- Problem statement
Please extend the composting text below, starting right after its final sentence.

- Source excerpt

※

Throughout the 20th century chemical fertilisers have been used to increase and maintain production, however they cannot replace the loss of organic carbon in the soil, are increasingly expensive and, ultimately, deplete soil nutrient levels.
What compost provides to farms:
- Both the nutrients and organic carbon necessary to rehabilitate degraded soils and to support production in intensive farming systems.
- Reduce the need for irrigation water.
- Reduce chemical fertilisers.
- Increase production, particularly where soils are already degraded by many years of farming.
- Increase overall soil quality.
- Save money.
Some farmers make their own compost using straw, manures, recycled organics and other readily available agricultural waste or local by-products of food processing. They manage the composting process using readily available farm machinery and apply the compost to their own land. Others however are purchasing specially designed machines called ‘windrow turners’ and monitoring equipment so they can gain greater control of the composting process and produce high quality composts called ‘humic’ composts.
On-farm composting is well suited for rural and semi-rural areas where this concept is able to deliver significant benefits for waste management, the environment, the community and farmers.
In Australia, on-farm composting is still in its infancy but is gaining momentum. Potential offsets of the carbon tax may be available in the future.
Many councils around Australia offer a collection service for garden materials. This material is professionally processed into compost-based products such as soil conditioners, mulches, garden soils, top dressing soils and potting mixes.

※

- Data records
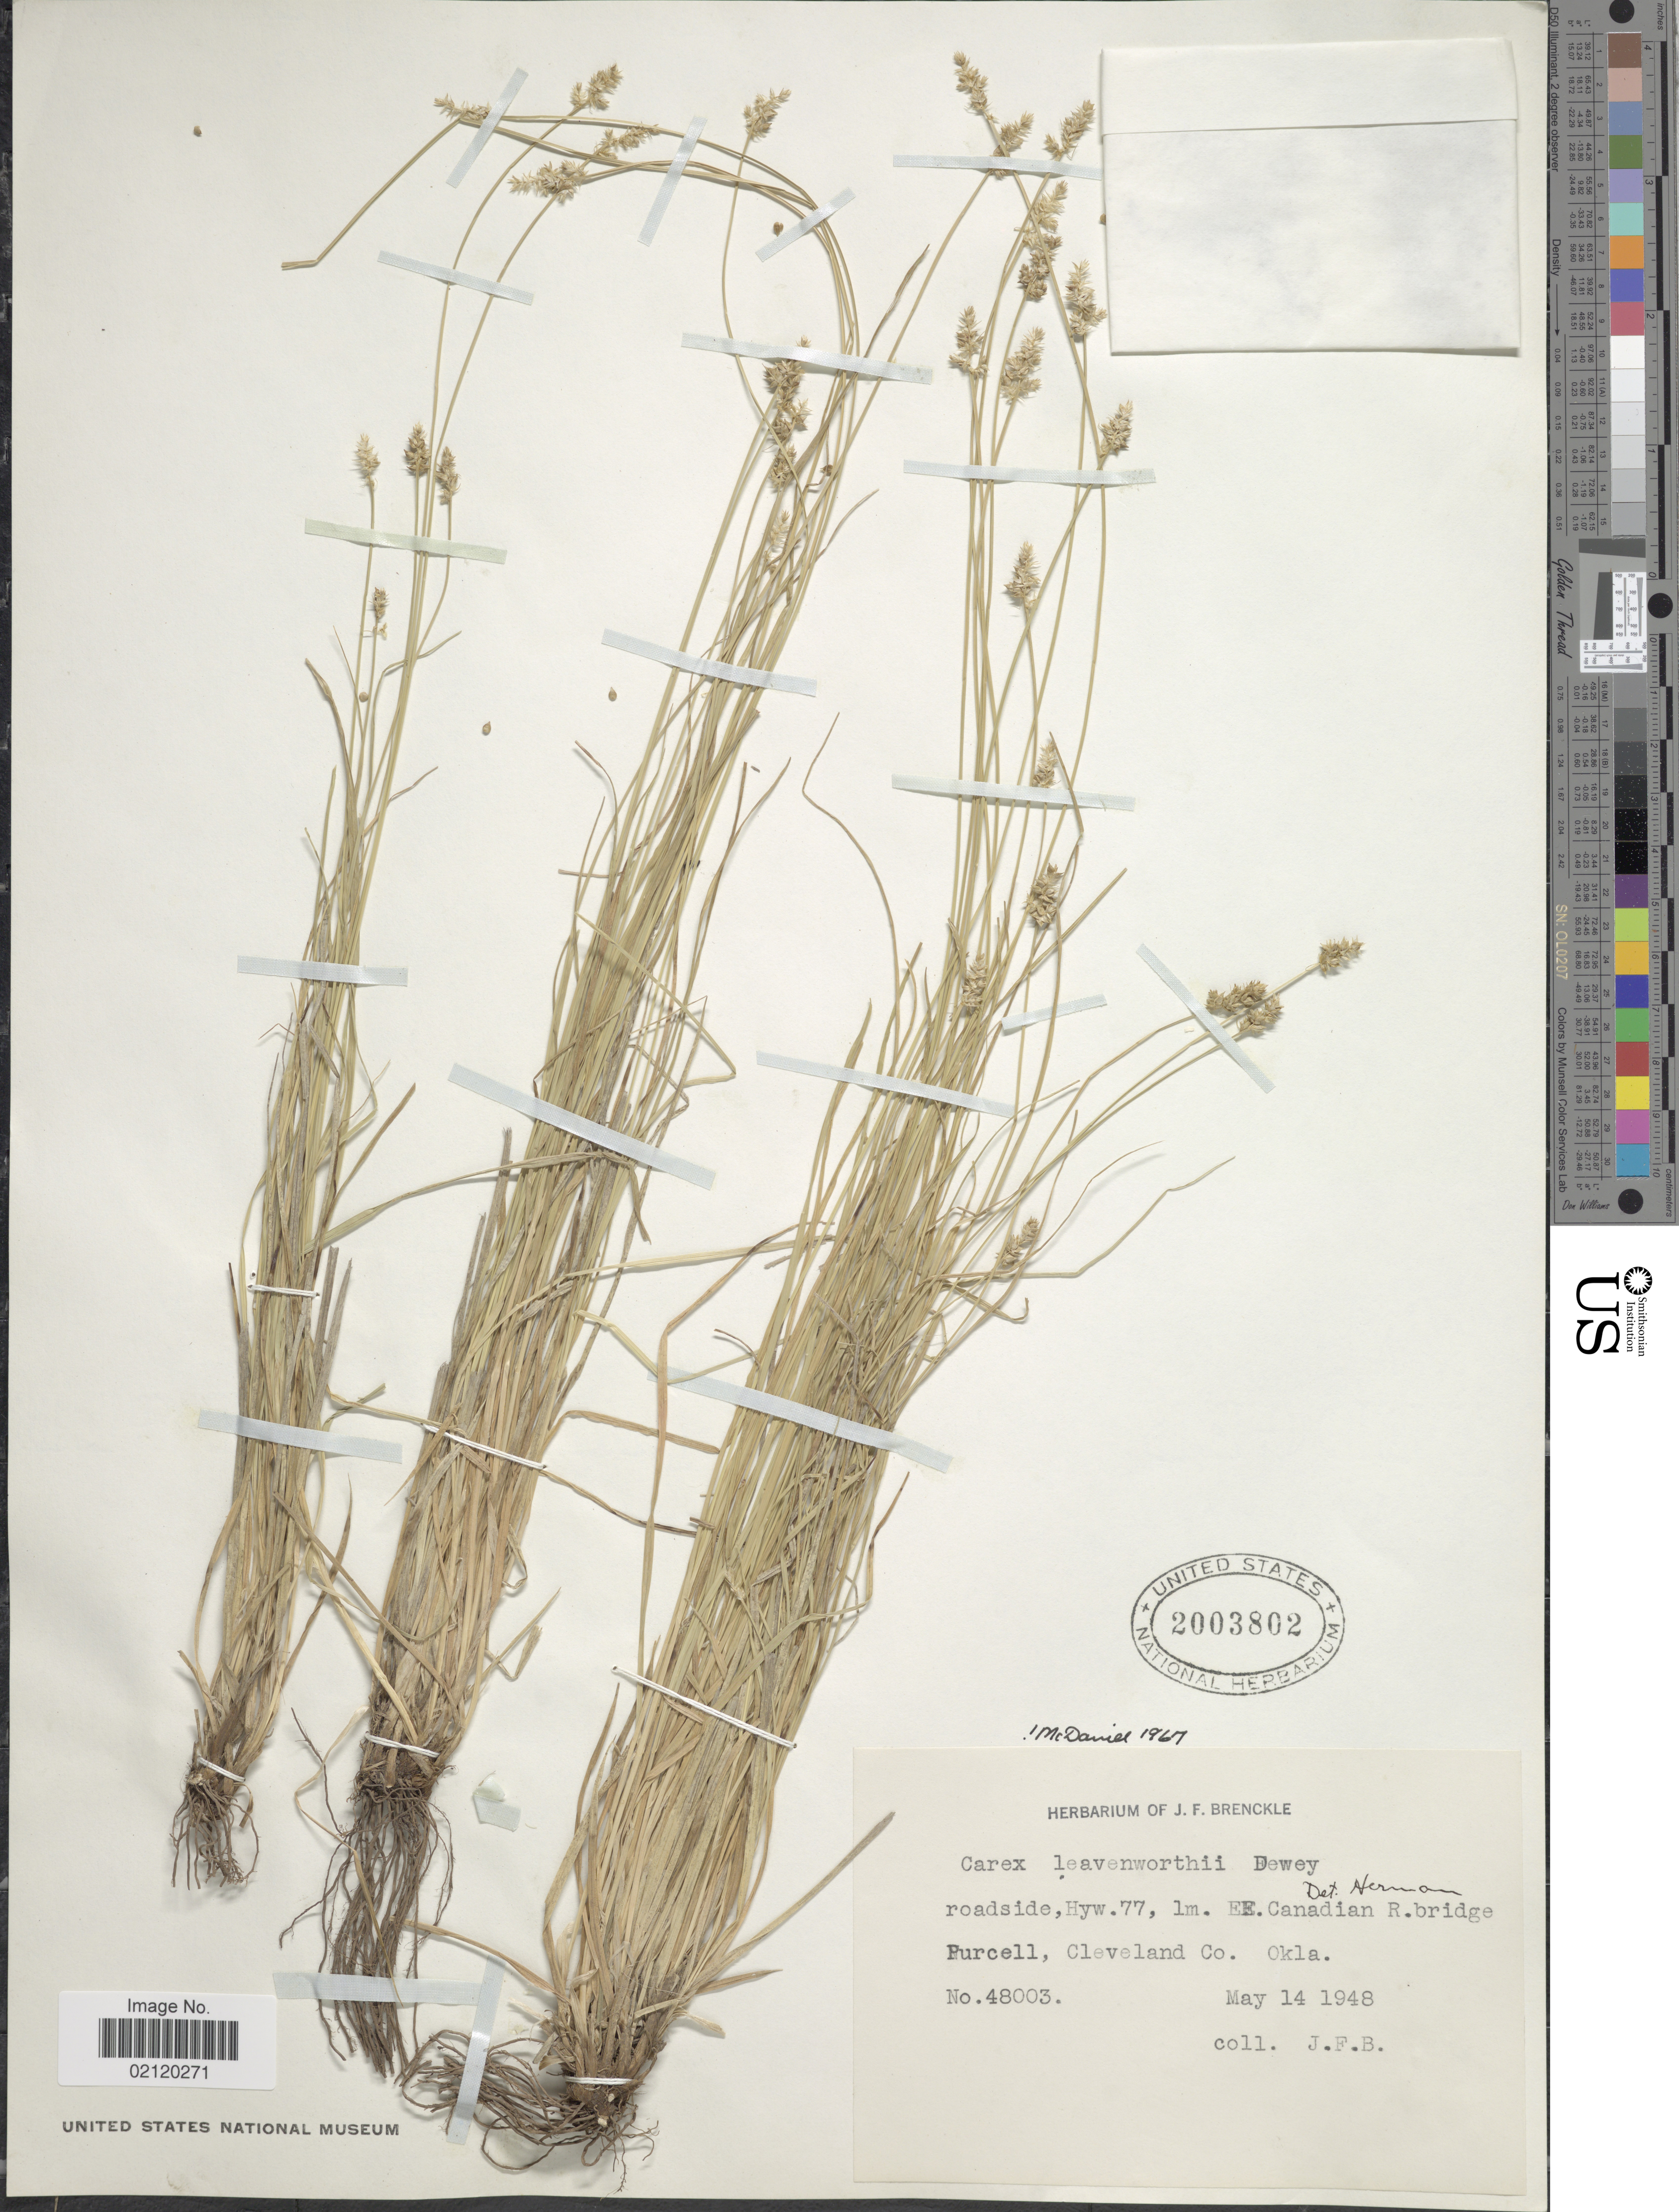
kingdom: Plantae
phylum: Tracheophyta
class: Liliopsida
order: Poales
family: Cyperaceae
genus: Carex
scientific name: Carex leavenworthii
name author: Dewey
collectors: J. Brenckle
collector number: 48003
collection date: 1948-05-14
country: United States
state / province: Oklahoma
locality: Roadside, Hyw. 77, 1m. EE. Canadian R. Bridge Purcell, Cleveland Co.,Okla.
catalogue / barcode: US 2003802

※

- Output of the task
New products are continuously being developed for environmental applications such as erosion control and storm water treatment. Tailored products are also available for agricultural applications such as fruit & vegetables, grains, pasture improvement and forestry.
There are approximately 140 businesses around Australia recovering more than 5.2 million tonnes of organic waste and turning it into useful products and services each year. The remaining recycled organic material is either applied directly to land or used to generate heat or electrical energy. Collectively these commercial organic recycling businesses are called the Recycled Organics Processing Industry. The association representing the Recycled Organics Processing Industry nationally is AORA.
The Recycled Organics Processing Industry uses a wide variety of organic materials to make their products. In addition to the lawn clippings, cuttings, branches and leaves that are collected from your home they also recover the sludge from manures, wood waste from the forestry industry, food wastes and many other organic by-products that would otherwise go to waste. With the right technologies and process controls nearly any organic waste can become a resource.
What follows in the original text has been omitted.